(Beginning of Data shown)

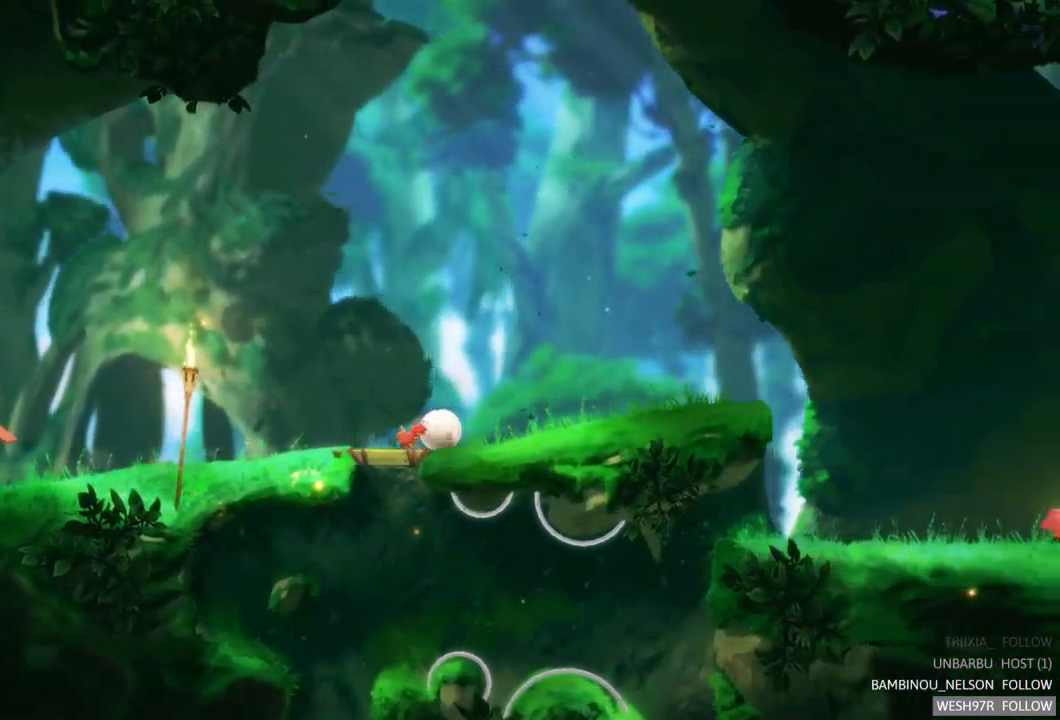
{"dt_ms": 500, "buttons": [], "left_stick": "right", "right_stick": "center", "events": []}
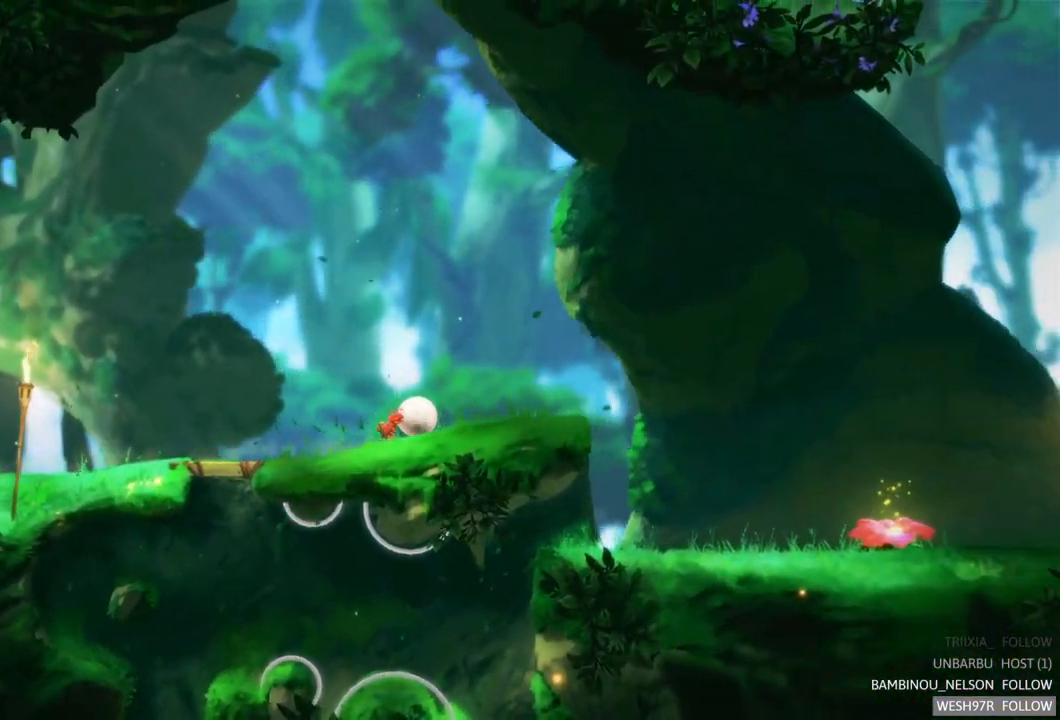
{"dt_ms": 500, "buttons": [], "left_stick": "right", "right_stick": "center", "events": []}
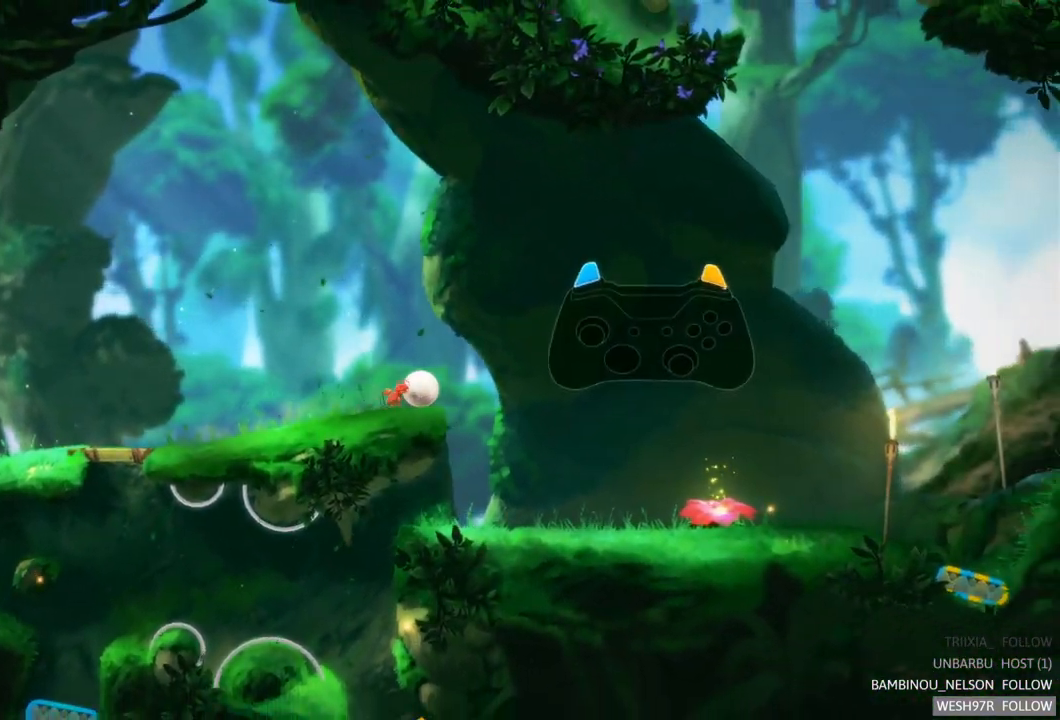
{"dt_ms": 500, "buttons": [], "left_stick": "right", "right_stick": "center", "events": []}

(End of Data shown)

**Assigned task:**
Each line above should be returned exactly as it stands, minus any pictures.

**Your solution:**
{"dt_ms": 500, "buttons": [], "left_stick": "right", "right_stick": "center", "events": []}
{"dt_ms": 500, "buttons": [], "left_stick": "right", "right_stick": "center", "events": []}
{"dt_ms": 500, "buttons": [], "left_stick": "right", "right_stick": "center", "events": []}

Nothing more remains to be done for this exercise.